Give back the records in their entirety, exactly.

_ _ _ _ _

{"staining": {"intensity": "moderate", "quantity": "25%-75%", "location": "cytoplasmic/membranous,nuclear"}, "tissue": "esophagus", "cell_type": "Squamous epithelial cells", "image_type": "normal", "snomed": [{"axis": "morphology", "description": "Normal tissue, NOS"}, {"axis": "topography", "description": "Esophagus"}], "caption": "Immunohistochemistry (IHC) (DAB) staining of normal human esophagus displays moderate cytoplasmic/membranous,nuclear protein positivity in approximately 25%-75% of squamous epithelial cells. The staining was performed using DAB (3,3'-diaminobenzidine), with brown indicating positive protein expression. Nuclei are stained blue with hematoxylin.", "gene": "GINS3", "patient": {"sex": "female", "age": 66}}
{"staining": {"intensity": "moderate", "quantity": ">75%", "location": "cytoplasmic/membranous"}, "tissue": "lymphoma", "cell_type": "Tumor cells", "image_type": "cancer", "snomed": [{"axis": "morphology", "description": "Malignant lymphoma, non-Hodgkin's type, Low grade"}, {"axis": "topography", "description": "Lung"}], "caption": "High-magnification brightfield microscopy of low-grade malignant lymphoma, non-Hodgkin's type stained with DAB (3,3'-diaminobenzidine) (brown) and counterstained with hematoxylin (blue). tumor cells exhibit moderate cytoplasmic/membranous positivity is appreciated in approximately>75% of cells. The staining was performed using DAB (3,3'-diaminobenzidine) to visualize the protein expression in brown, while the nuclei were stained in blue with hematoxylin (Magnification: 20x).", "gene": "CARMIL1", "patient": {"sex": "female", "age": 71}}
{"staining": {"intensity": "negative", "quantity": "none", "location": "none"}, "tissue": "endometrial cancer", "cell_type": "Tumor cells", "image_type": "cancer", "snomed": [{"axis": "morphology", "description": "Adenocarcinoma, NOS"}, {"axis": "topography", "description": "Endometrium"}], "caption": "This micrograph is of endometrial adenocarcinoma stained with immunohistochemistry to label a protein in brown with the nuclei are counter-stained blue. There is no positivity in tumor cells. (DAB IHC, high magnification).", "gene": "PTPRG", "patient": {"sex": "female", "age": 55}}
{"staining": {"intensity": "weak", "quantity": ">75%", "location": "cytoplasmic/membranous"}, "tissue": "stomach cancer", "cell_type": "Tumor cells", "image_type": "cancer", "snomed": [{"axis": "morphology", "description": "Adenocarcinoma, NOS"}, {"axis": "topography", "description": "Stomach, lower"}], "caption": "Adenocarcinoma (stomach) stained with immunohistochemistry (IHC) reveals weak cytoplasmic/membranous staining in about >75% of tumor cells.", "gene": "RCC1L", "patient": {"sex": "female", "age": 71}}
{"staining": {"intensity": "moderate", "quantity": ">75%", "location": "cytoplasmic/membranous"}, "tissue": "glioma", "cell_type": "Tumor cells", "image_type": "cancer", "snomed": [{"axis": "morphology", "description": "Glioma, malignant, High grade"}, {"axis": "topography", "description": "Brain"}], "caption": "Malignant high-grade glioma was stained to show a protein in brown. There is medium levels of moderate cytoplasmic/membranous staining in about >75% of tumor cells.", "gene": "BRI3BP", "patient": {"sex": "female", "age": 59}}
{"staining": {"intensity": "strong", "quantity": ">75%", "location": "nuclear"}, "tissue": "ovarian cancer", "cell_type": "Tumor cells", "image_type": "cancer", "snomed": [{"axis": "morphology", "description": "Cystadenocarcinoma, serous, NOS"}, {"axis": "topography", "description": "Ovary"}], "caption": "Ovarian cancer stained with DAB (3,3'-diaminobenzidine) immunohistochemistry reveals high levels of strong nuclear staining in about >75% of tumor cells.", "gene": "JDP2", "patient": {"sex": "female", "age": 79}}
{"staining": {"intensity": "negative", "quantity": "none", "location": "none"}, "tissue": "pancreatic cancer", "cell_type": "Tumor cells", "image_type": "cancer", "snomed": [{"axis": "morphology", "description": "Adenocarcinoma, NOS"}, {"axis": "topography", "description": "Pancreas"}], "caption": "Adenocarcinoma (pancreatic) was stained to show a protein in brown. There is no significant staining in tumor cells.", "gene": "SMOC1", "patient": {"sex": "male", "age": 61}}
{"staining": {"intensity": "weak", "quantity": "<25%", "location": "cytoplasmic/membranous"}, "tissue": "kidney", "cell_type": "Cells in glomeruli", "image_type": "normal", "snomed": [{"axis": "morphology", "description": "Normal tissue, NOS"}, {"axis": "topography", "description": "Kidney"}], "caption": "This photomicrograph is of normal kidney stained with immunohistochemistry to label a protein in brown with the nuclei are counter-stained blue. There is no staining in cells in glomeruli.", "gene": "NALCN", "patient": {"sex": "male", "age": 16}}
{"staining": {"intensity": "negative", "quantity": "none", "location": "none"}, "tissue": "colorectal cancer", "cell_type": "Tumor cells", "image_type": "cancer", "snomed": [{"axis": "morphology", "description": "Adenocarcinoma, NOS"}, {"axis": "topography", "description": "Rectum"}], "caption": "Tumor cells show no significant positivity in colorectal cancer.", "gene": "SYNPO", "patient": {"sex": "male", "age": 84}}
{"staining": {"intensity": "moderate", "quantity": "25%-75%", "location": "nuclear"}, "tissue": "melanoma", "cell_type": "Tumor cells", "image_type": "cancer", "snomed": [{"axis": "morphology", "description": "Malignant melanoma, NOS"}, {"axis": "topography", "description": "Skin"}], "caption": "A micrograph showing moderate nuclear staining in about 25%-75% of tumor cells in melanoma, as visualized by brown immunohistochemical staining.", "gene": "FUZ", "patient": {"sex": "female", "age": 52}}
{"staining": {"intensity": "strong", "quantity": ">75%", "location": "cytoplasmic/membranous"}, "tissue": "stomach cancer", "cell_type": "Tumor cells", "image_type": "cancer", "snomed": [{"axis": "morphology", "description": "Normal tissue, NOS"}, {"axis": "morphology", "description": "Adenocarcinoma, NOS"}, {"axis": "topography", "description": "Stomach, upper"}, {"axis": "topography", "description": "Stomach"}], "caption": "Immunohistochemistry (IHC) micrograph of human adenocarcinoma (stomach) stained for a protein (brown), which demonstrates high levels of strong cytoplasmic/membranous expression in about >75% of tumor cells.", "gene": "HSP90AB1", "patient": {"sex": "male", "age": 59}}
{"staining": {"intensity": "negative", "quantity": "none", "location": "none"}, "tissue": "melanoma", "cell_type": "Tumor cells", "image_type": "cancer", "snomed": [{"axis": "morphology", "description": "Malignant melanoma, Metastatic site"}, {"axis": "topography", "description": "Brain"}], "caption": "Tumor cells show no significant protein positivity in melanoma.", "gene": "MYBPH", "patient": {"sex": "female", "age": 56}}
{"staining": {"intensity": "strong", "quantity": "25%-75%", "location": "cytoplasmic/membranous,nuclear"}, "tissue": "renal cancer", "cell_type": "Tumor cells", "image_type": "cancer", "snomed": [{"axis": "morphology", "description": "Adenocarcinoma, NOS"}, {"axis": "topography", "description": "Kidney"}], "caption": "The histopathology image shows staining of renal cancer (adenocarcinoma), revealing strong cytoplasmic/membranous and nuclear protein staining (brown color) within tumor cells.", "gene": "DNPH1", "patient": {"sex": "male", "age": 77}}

_ _ _ _ _

## YOUR SOLUTION
{"staining": {"intensity": "moderate", "quantity": "25%-75%", "location": "cytoplasmic/membranous,nuclear"}, "tissue": "esophagus", "cell_type": "Squamous epithelial cells", "image_type": "normal", "snomed": [{"axis": "morphology", "description": "Normal tissue, NOS"}, {"axis": "topography", "description": "Esophagus"}], "caption": "Immunohistochemistry (IHC) (DAB) staining of normal human esophagus displays moderate cytoplasmic/membranous,nuclear protein positivity in approximately 25%-75% of squamous epithelial cells. The staining was performed using DAB (3,3'-diaminobenzidine), with brown indicating positive protein expression. Nuclei are stained blue with hematoxylin.", "gene": "GINS3", "patient": {"sex": "female", "age": 66}}
{"staining": {"intensity": "moderate", "quantity": ">75%", "location": "cytoplasmic/membranous"}, "tissue": "lymphoma", "cell_type": "Tumor cells", "image_type": "cancer", "snomed": [{"axis": "morphology", "description": "Malignant lymphoma, non-Hodgkin's type, Low grade"}, {"axis": "topography", "description": "Lung"}], "caption": "High-magnification brightfield microscopy of low-grade malignant lymphoma, non-Hodgkin's type stained with DAB (3,3'-diaminobenzidine) (brown) and counterstained with hematoxylin (blue). tumor cells exhibit moderate cytoplasmic/membranous positivity is appreciated in approximately>75% of cells. The staining was performed using DAB (3,3'-diaminobenzidine) to visualize the protein expression in brown, while the nuclei were stained in blue with hematoxylin (Magnification: 20x).", "gene": "CARMIL1", "patient": {"sex": "female", "age": 71}}
{"staining": {"intensity": "negative", "quantity": "none", "location": "none"}, "tissue": "endometrial cancer", "cell_type": "Tumor cells", "image_type": "cancer", "snomed": [{"axis": "morphology", "description": "Adenocarcinoma, NOS"}, {"axis": "topography", "description": "Endometrium"}], "caption": "This micrograph is of endometrial adenocarcinoma stained with immunohistochemistry to label a protein in brown with the nuclei are counter-stained blue. There is no positivity in tumor cells. (DAB IHC, high magnification).", "gene": "PTPRG", "patient": {"sex": "female", "age": 55}}
{"staining": {"intensity": "weak", "quantity": ">75%", "location": "cytoplasmic/membranous"}, "tissue": "stomach cancer", "cell_type": "Tumor cells", "image_type": "cancer", "snomed": [{"axis": "morphology", "description": "Adenocarcinoma, NOS"}, {"axis": "topography", "description": "Stomach, lower"}], "caption": "Adenocarcinoma (stomach) stained with immunohistochemistry (IHC) reveals weak cytoplasmic/membranous staining in about >75% of tumor cells.", "gene": "RCC1L", "patient": {"sex": "female", "age": 71}}
{"staining": {"intensity": "moderate", "quantity": ">75%", "location": "cytoplasmic/membranous"}, "tissue": "glioma", "cell_type": "Tumor cells", "image_type": "cancer", "snomed": [{"axis": "morphology", "description": "Glioma, malignant, High grade"}, {"axis": "topography", "description": "Brain"}], "caption": "Malignant high-grade glioma was stained to show a protein in brown. There is medium levels of moderate cytoplasmic/membranous staining in about >75% of tumor cells.", "gene": "BRI3BP", "patient": {"sex": "female", "age": 59}}
{"staining": {"intensity": "strong", "quantity": ">75%", "location": "nuclear"}, "tissue": "ovarian cancer", "cell_type": "Tumor cells", "image_type": "cancer", "snomed": [{"axis": "morphology", "description": "Cystadenocarcinoma, serous, NOS"}, {"axis": "topography", "description": "Ovary"}], "caption": "Ovarian cancer stained with DAB (3,3'-diaminobenzidine) immunohistochemistry reveals high levels of strong nuclear staining in about >75% of tumor cells.", "gene": "JDP2", "patient": {"sex": "female", "age": 79}}
{"staining": {"intensity": "negative", "quantity": "none", "location": "none"}, "tissue": "pancreatic cancer", "cell_type": "Tumor cells", "image_type": "cancer", "snomed": [{"axis": "morphology", "description": "Adenocarcinoma, NOS"}, {"axis": "topography", "description": "Pancreas"}], "caption": "Adenocarcinoma (pancreatic) was stained to show a protein in brown. There is no significant staining in tumor cells.", "gene": "SMOC1", "patient": {"sex": "male", "age": 61}}
{"staining": {"intensity": "weak", "quantity": "<25%", "location": "cytoplasmic/membranous"}, "tissue": "kidney", "cell_type": "Cells in glomeruli", "image_type": "normal", "snomed": [{"axis": "morphology", "description": "Normal tissue, NOS"}, {"axis": "topography", "description": "Kidney"}], "caption": "This photomicrograph is of normal kidney stained with immunohistochemistry to label a protein in brown with the nuclei are counter-stained blue. There is no staining in cells in glomeruli.", "gene": "NALCN", "patient": {"sex": "male", "age": 16}}
{"staining": {"intensity": "negative", "quantity": "none", "location": "none"}, "tissue": "colorectal cancer", "cell_type": "Tumor cells", "image_type": "cancer", "snomed": [{"axis": "morphology", "description": "Adenocarcinoma, NOS"}, {"axis": "topography", "description": "Rectum"}], "caption": "Tumor cells show no significant positivity in colorectal cancer.", "gene": "SYNPO", "patient": {"sex": "male", "age": 84}}
{"staining": {"intensity": "moderate", "quantity": "25%-75%", "location": "nuclear"}, "tissue": "melanoma", "cell_type": "Tumor cells", "image_type": "cancer", "snomed": [{"axis": "morphology", "description": "Malignant melanoma, NOS"}, {"axis": "topography", "description": "Skin"}], "caption": "A micrograph showing moderate nuclear staining in about 25%-75% of tumor cells in melanoma, as visualized by brown immunohistochemical staining.", "gene": "FUZ", "patient": {"sex": "female", "age": 52}}
{"staining": {"intensity": "strong", "quantity": ">75%", "location": "cytoplasmic/membranous"}, "tissue": "stomach cancer", "cell_type": "Tumor cells", "image_type": "cancer", "snomed": [{"axis": "morphology", "description": "Normal tissue, NOS"}, {"axis": "morphology", "description": "Adenocarcinoma, NOS"}, {"axis": "topography", "description": "Stomach, upper"}, {"axis": "topography", "description": "Stomach"}], "caption": "Immunohistochemistry (IHC) micrograph of human adenocarcinoma (stomach) stained for a protein (brown), which demonstrates high levels of strong cytoplasmic/membranous expression in about >75% of tumor cells.", "gene": "HSP90AB1", "patient": {"sex": "male", "age": 59}}
{"staining": {"intensity": "negative", "quantity": "none", "location": "none"}, "tissue": "melanoma", "cell_type": "Tumor cells", "image_type": "cancer", "snomed": [{"axis": "morphology", "description": "Malignant melanoma, Metastatic site"}, {"axis": "topography", "description": "Brain"}], "caption": "Tumor cells show no significant protein positivity in melanoma.", "gene": "MYBPH", "patient": {"sex": "female", "age": 56}}
{"staining": {"intensity": "strong", "quantity": "25%-75%", "location": "cytoplasmic/membranous,nuclear"}, "tissue": "renal cancer", "cell_type": "Tumor cells", "image_type": "cancer", "snomed": [{"axis": "morphology", "description": "Adenocarcinoma, NOS"}, {"axis": "topography", "description": "Kidney"}], "caption": "The histopathology image shows staining of renal cancer (adenocarcinoma), revealing strong cytoplasmic/membranous and nuclear protein staining (brown color) within tumor cells.", "gene": "DNPH1", "patient": {"sex": "male", "age": 77}}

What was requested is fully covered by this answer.